___ Data ___

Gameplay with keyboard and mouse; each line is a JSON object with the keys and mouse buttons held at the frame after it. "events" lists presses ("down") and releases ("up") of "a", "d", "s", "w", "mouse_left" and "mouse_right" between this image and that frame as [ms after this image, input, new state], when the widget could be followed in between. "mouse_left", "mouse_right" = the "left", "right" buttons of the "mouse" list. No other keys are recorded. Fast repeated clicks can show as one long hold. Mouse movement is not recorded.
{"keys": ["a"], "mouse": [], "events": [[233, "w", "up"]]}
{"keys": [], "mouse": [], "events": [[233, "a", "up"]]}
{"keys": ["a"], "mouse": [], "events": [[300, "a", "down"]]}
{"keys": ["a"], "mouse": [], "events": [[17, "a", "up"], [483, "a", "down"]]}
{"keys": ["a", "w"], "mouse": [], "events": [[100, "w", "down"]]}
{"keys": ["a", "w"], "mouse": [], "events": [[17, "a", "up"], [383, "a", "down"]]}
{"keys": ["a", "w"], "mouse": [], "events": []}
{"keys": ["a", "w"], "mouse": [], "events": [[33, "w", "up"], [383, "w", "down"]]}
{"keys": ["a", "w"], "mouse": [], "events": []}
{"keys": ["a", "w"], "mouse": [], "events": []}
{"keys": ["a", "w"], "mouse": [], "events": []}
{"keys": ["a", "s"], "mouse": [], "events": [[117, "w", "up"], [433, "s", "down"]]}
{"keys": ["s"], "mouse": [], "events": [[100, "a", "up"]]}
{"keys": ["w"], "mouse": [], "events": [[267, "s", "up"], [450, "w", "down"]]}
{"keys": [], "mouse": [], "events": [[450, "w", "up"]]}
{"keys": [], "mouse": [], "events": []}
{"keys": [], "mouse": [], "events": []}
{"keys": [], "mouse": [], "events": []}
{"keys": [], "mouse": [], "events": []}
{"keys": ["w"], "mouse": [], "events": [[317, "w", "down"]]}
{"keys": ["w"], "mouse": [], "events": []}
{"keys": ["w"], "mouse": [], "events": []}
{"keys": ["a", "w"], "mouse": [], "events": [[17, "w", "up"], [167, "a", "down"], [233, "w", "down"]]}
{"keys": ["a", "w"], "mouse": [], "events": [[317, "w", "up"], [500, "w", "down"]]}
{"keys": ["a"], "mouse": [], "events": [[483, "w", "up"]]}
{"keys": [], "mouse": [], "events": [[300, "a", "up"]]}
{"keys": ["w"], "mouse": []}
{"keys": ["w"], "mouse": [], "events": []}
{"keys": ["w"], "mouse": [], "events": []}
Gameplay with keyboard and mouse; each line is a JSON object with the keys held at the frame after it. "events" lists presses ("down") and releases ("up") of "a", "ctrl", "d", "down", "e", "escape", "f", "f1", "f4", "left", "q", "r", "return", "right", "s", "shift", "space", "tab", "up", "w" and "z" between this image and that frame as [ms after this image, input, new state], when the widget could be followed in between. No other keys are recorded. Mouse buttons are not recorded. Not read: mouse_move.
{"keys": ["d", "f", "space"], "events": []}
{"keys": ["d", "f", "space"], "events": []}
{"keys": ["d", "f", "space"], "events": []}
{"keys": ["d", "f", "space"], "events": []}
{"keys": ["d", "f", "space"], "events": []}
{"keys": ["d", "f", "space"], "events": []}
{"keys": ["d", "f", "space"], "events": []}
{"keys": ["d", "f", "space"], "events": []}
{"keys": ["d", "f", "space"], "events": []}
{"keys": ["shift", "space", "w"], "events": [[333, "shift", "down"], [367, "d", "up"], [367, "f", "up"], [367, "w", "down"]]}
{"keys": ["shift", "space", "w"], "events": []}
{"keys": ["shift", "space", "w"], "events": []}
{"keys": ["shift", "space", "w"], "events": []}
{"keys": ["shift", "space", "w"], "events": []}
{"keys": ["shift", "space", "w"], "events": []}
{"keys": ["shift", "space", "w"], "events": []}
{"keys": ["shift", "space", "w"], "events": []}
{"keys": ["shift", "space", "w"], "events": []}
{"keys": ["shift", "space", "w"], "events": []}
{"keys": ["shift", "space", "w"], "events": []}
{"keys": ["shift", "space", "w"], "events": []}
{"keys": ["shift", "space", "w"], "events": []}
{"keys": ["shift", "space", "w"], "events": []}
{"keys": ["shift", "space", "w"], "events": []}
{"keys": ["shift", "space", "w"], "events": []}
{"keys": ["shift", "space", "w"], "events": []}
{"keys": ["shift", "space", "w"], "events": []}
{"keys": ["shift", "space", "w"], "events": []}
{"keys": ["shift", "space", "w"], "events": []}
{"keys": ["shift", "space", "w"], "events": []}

___

◆ Try it:
Quote each line of the data above exactly as written.

◆ Answer to this problem:
Gameplay with keyboard and mouse; each line is a JSON object with the keys and mouse buttons held at the frame after it. "events" lists presses ("down") and releases ("up") of "a", "d", "s", "w", "mouse_left" and "mouse_right" between this image and that frame as [ms after this image, input, new state], when the widget could be followed in between. "mouse_left", "mouse_right" = the "left", "right" buttons of the "mouse" list. No other keys are recorded. Fast repeated clicks can show as one long hold. Mouse movement is not recorded.
{"keys": ["a"], "mouse": [], "events": [[233, "w", "up"]]}
{"keys": [], "mouse": [], "events": [[233, "a", "up"]]}
{"keys": ["a"], "mouse": [], "events": [[300, "a", "down"]]}
{"keys": ["a"], "mouse": [], "events": [[17, "a", "up"], [483, "a", "down"]]}
{"keys": ["a", "w"], "mouse": [], "events": [[100, "w", "down"]]}
{"keys": ["a", "w"], "mouse": [], "events": [[17, "a", "up"], [383, "a", "down"]]}
{"keys": ["a", "w"], "mouse": [], "events": []}
{"keys": ["a", "w"], "mouse": [], "events": [[33, "w", "up"], [383, "w", "down"]]}
{"keys": ["a", "w"], "mouse": [], "events": []}
{"keys": ["a", "w"], "mouse": [], "events": []}
{"keys": ["a", "w"], "mouse": [], "events": []}
{"keys": ["a", "s"], "mouse": [], "events": [[117, "w", "up"], [433, "s", "down"]]}
{"keys": ["s"], "mouse": [], "events": [[100, "a", "up"]]}
{"keys": ["w"], "mouse": [], "events": [[267, "s", "up"], [450, "w", "down"]]}
{"keys": [], "mouse": [], "events": [[450, "w", "up"]]}
{"keys": [], "mouse": [], "events": []}
{"keys": [], "mouse": [], "events": []}
{"keys": [], "mouse": [], "events": []}
{"keys": [], "mouse": [], "events": []}
{"keys": ["w"], "mouse": [], "events": [[317, "w", "down"]]}
{"keys": ["w"], "mouse": [], "events": []}
{"keys": ["w"], "mouse": [], "events": []}
{"keys": ["a", "w"], "mouse": [], "events": [[17, "w", "up"], [167, "a", "down"], [233, "w", "down"]]}
{"keys": ["a", "w"], "mouse": [], "events": [[317, "w", "up"], [500, "w", "down"]]}
{"keys": ["a"], "mouse": [], "events": [[483, "w", "up"]]}
{"keys": [], "mouse": [], "events": [[300, "a", "up"]]}
{"keys": ["w"], "mouse": []}
{"keys": ["w"], "mouse": [], "events": []}
{"keys": ["w"], "mouse": [], "events": []}
Gameplay with keyboard and mouse; each line is a JSON object with the keys held at the frame after it. "events" lists presses ("down") and releases ("up") of "a", "ctrl", "d", "down", "e", "escape", "f", "f1", "f4", "left", "q", "r", "return", "right", "s", "shift", "space", "tab", "up", "w" and "z" between this image and that frame as [ms after this image, input, new state], when the widget could be followed in between. No other keys are recorded. Mouse buttons are not recorded. Not read: mouse_move.
{"keys": ["d", "f", "space"], "events": []}
{"keys": ["d", "f", "space"], "events": []}
{"keys": ["d", "f", "space"], "events": []}
{"keys": ["d", "f", "space"], "events": []}
{"keys": ["d", "f", "space"], "events": []}
{"keys": ["d", "f", "space"], "events": []}
{"keys": ["d", "f", "space"], "events": []}
{"keys": ["d", "f", "space"], "events": []}
{"keys": ["d", "f", "space"], "events": []}
{"keys": ["shift", "space", "w"], "events": [[333, "shift", "down"], [367, "d", "up"], [367, "f", "up"], [367, "w", "down"]]}
{"keys": ["shift", "space", "w"], "events": []}
{"keys": ["shift", "space", "w"], "events": []}
{"keys": ["shift", "space", "w"], "events": []}
{"keys": ["shift", "space", "w"], "events": []}
{"keys": ["shift", "space", "w"], "events": []}
{"keys": ["shift", "space", "w"], "events": []}
{"keys": ["shift", "space", "w"], "events": []}
{"keys": ["shift", "space", "w"], "events": []}
{"keys": ["shift", "space", "w"], "events": []}
{"keys": ["shift", "space", "w"], "events": []}
{"keys": ["shift", "space", "w"], "events": []}
{"keys": ["shift", "space", "w"], "events": []}
{"keys": ["shift", "space", "w"], "events": []}
{"keys": ["shift", "space", "w"], "events": []}
{"keys": ["shift", "space", "w"], "events": []}
{"keys": ["shift", "space", "w"], "events": []}
{"keys": ["shift", "space", "w"], "events": []}
{"keys": ["shift", "space", "w"], "events": []}
{"keys": ["shift", "space", "w"], "events": []}
{"keys": ["shift", "space", "w"], "events": []}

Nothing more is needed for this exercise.